INSTRUCTIONS TO FOLLOW:
Reproduce every line of the material below, character for character and in the same order.

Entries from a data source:
◇ ◇ ◇
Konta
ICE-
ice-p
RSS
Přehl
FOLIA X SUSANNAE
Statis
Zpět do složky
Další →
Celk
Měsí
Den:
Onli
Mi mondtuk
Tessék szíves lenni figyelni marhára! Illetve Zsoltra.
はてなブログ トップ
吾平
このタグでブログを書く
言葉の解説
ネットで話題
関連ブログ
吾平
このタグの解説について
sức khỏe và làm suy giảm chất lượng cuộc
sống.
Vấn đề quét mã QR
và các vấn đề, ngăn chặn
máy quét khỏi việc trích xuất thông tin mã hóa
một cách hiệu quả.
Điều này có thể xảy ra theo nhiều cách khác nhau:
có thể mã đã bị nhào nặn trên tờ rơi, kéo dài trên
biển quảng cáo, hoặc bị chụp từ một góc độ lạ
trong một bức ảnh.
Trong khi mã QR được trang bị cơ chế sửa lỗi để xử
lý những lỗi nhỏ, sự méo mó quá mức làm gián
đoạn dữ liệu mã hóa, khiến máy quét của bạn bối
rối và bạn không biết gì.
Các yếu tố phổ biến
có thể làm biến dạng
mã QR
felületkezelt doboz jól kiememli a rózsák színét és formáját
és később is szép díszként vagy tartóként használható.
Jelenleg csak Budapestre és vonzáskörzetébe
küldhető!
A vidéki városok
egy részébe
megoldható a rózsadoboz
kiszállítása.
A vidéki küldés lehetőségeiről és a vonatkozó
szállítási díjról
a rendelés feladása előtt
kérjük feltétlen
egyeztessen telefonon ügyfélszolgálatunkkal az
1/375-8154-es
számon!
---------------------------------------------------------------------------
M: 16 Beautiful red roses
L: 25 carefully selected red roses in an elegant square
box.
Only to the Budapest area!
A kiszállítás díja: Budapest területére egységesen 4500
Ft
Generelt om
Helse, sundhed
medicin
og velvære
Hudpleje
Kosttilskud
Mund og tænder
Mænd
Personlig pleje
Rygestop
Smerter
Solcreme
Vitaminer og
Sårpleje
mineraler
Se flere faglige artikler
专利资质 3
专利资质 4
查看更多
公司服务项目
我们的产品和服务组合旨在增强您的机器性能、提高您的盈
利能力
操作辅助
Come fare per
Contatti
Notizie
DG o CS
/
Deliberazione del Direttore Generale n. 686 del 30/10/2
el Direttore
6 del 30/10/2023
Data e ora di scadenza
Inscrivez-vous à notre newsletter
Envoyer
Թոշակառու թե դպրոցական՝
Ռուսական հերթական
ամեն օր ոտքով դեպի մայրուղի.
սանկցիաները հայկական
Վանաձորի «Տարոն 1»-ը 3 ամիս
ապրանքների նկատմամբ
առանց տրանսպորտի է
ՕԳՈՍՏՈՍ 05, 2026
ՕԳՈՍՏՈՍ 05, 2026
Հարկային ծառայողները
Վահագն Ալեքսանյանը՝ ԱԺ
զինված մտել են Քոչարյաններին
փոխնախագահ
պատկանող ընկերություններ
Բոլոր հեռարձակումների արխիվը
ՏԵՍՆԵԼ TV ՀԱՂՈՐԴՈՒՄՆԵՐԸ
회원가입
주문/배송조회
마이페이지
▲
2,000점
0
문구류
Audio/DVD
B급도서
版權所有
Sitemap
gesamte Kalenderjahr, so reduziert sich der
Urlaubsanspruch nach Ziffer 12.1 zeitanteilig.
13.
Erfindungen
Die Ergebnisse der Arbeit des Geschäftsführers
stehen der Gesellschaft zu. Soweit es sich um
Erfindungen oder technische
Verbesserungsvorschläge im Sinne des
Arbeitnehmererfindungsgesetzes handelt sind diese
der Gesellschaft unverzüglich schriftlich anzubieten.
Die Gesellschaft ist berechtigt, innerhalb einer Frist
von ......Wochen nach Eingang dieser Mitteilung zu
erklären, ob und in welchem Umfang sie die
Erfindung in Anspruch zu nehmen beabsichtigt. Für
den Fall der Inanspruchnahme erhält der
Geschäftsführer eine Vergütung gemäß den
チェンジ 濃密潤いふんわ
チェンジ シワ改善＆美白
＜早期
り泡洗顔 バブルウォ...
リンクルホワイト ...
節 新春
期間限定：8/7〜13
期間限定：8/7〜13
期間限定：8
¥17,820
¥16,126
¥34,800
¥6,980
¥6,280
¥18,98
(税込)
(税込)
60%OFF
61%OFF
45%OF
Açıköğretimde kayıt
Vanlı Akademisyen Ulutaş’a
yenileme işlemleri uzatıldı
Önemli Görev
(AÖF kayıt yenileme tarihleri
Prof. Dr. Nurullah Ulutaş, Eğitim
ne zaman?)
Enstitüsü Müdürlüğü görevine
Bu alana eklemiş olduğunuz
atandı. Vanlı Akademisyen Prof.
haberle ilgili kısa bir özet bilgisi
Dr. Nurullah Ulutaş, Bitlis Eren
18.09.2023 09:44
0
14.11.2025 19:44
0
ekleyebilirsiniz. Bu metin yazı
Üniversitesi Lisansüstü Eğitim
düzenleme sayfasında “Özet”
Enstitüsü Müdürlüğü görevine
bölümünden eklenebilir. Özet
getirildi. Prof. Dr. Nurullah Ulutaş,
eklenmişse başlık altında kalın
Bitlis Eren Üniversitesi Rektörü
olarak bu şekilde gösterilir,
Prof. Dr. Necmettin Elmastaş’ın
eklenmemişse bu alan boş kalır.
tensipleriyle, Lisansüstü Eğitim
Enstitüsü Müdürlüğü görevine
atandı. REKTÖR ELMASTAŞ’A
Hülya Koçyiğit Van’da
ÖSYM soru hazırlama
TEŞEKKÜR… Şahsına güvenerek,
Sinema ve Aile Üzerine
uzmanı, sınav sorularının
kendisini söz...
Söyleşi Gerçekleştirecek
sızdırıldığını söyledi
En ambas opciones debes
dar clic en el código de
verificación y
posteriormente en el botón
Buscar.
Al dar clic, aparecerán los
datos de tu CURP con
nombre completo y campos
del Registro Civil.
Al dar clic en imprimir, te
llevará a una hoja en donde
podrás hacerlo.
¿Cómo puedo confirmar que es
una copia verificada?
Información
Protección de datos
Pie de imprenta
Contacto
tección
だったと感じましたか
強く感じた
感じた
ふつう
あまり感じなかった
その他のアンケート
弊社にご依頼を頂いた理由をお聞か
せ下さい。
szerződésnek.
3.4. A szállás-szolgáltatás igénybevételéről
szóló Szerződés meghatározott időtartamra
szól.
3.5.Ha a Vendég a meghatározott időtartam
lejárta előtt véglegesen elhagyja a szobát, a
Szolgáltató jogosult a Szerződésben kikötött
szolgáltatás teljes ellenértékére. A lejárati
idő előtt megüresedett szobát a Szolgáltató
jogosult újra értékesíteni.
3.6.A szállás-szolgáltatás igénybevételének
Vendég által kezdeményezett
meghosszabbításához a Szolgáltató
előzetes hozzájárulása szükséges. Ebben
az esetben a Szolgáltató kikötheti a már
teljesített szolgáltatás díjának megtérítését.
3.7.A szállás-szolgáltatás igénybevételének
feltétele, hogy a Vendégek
◇ ◇ ◇
TASK RESPONSE:
Konta
ICE-
ice-p
RSS
Přehl
FOLIA X SUSANNAE
Statis
Zpět do složky
Další →
Celk
Měsí
Den:
Onli
Mi mondtuk
Tessék szíves lenni figyelni marhára! Illetve Zsoltra.
はてなブログ トップ
吾平
このタグでブログを書く
言葉の解説
ネットで話題
関連ブログ
吾平
このタグの解説について
sức khỏe và làm suy giảm chất lượng cuộc
sống.
Vấn đề quét mã QR
và các vấn đề, ngăn chặn
máy quét khỏi việc trích xuất thông tin mã hóa
một cách hiệu quả.
Điều này có thể xảy ra theo nhiều cách khác nhau:
có thể mã đã bị nhào nặn trên tờ rơi, kéo dài trên
biển quảng cáo, hoặc bị chụp từ một góc độ lạ
trong một bức ảnh.
Trong khi mã QR được trang bị cơ chế sửa lỗi để xử
lý những lỗi nhỏ, sự méo mó quá mức làm gián
đoạn dữ liệu mã hóa, khiến máy quét của bạn bối
rối và bạn không biết gì.
Các yếu tố phổ biến
có thể làm biến dạng
mã QR
felületkezelt doboz jól kiememli a rózsák színét és formáját
és később is szép díszként vagy tartóként használható.
Jelenleg csak Budapestre és vonzáskörzetébe
küldhető!
A vidéki városok
egy részébe
megoldható a rózsadoboz
kiszállítása.
A vidéki küldés lehetőségeiről és a vonatkozó
szállítási díjról
a rendelés feladása előtt
kérjük feltétlen
egyeztessen telefonon ügyfélszolgálatunkkal az
1/375-8154-es
számon!
---------------------------------------------------------------------------
M: 16 Beautiful red roses
L: 25 carefully selected red roses in an elegant square
box.
Only to the Budapest area!
A kiszállítás díja: Budapest területére egységesen 4500
Ft
Generelt om
Helse, sundhed
medicin
og velvære
Hudpleje
Kosttilskud
Mund og tænder
Mænd
Personlig pleje
Rygestop
Smerter
Solcreme
Vitaminer og
Sårpleje
mineraler
Se flere faglige artikler
专利资质 3
专利资质 4
查看更多
公司服务项目
我们的产品和服务组合旨在增强您的机器性能、提高您的盈
利能力
操作辅助
Come fare per
Contatti
Notizie
DG o CS
/
Deliberazione del Direttore Generale n. 686 del 30/10/2
el Direttore
6 del 30/10/2023
Data e ora di scadenza
Inscrivez-vous à notre newsletter
Envoyer
Թոշակառու թե դպրոցական՝
Ռուսական հերթական
ամեն օր ոտքով դեպի մայրուղի.
սանկցիաները հայկական
Վանաձորի «Տարոն 1»-ը 3 ամիս
ապրանքների նկատմամբ
առանց տրանսպորտի է
ՕԳՈՍՏՈՍ 05, 2026
ՕԳՈՍՏՈՍ 05, 2026
Հարկային ծառայողները
Վահագն Ալեքսանյանը՝ ԱԺ
զինված մտել են Քոչարյաններին
փոխնախագահ
պատկանող ընկերություններ
Բոլոր հեռարձակումների արխիվը
ՏԵՍՆԵԼ TV ՀԱՂՈՐԴՈՒՄՆԵՐԸ
회원가입
주문/배송조회
마이페이지
▲
2,000점
0
문구류
Audio/DVD
B급도서
版權所有
Sitemap
gesamte Kalenderjahr, so reduziert sich der
Urlaubsanspruch nach Ziffer 12.1 zeitanteilig.
13.
Erfindungen
Die Ergebnisse der Arbeit des Geschäftsführers
stehen der Gesellschaft zu. Soweit es sich um
Erfindungen oder technische
Verbesserungsvorschläge im Sinne des
Arbeitnehmererfindungsgesetzes handelt sind diese
der Gesellschaft unverzüglich schriftlich anzubieten.
Die Gesellschaft ist berechtigt, innerhalb einer Frist
von ......Wochen nach Eingang dieser Mitteilung zu
erklären, ob und in welchem Umfang sie die
Erfindung in Anspruch zu nehmen beabsichtigt. Für
den Fall der Inanspruchnahme erhält der
Geschäftsführer eine Vergütung gemäß den
チェンジ 濃密潤いふんわ
チェンジ シワ改善＆美白
＜早期
り泡洗顔 バブルウォ...
リンクルホワイト ...
節 新春
期間限定：8/7〜13
期間限定：8/7〜13
期間限定：8
¥17,820
¥16,126
¥34,800
¥6,980
¥6,280
¥18,98
(税込)
(税込)
60%OFF
61%OFF
45%OF
Açıköğretimde kayıt
Vanlı Akademisyen Ulutaş’a
yenileme işlemleri uzatıldı
Önemli Görev
(AÖF kayıt yenileme tarihleri
Prof. Dr. Nurullah Ulutaş, Eğitim
ne zaman?)
Enstitüsü Müdürlüğü görevine
Bu alana eklemiş olduğunuz
atandı. Vanlı Akademisyen Prof.
haberle ilgili kısa bir özet bilgisi
Dr. Nurullah Ulutaş, Bitlis Eren
18.09.2023 09:44
0
14.11.2025 19:44
0
ekleyebilirsiniz. Bu metin yazı
Üniversitesi Lisansüstü Eğitim
düzenleme sayfasında “Özet”
Enstitüsü Müdürlüğü görevine
bölümünden eklenebilir. Özet
getirildi. Prof. Dr. Nurullah Ulutaş,
eklenmişse başlık altında kalın
Bitlis Eren Üniversitesi Rektörü
olarak bu şekilde gösterilir,
Prof. Dr. Necmettin Elmastaş’ın
eklenmemişse bu alan boş kalır.
tensipleriyle, Lisansüstü Eğitim
Enstitüsü Müdürlüğü görevine
atandı. REKTÖR ELMASTAŞ’A
Hülya Koçyiğit Van’da
ÖSYM soru hazırlama
TEŞEKKÜR… Şahsına güvenerek,
Sinema ve Aile Üzerine
uzmanı, sınav sorularının
kendisini söz...
Söyleşi Gerçekleştirecek
sızdırıldığını söyledi
En ambas opciones debes
dar clic en el código de
verificación y
posteriormente en el botón
Buscar.
Al dar clic, aparecerán los
datos de tu CURP con
nombre completo y campos
del Registro Civil.
Al dar clic en imprimir, te
llevará a una hoja en donde
podrás hacerlo.
¿Cómo puedo confirmar que es
una copia verificada?
Información
Protección de datos
Pie de imprenta
Contacto
tección
だったと感じましたか
強く感じた
感じた
ふつう
あまり感じなかった
その他のアンケート
弊社にご依頼を頂いた理由をお聞か
せ下さい。
szerződésnek.
3.4. A szállás-szolgáltatás igénybevételéről
szóló Szerződés meghatározott időtartamra
szól.
3.5.Ha a Vendég a meghatározott időtartam
lejárta előtt véglegesen elhagyja a szobát, a
Szolgáltató jogosult a Szerződésben kikötött
szolgáltatás teljes ellenértékére. A lejárati
idő előtt megüresedett szobát a Szolgáltató
jogosult újra értékesíteni.
3.6.A szállás-szolgáltatás igénybevételének
Vendég által kezdeményezett
meghosszabbításához a Szolgáltató
előzetes hozzájárulása szükséges. Ebben
az esetben a Szolgáltató kikötheti a már
teljesített szolgáltatás díjának megtérítését.
3.7.A szállás-szolgáltatás igénybevételének
feltétele, hogy a Vendégek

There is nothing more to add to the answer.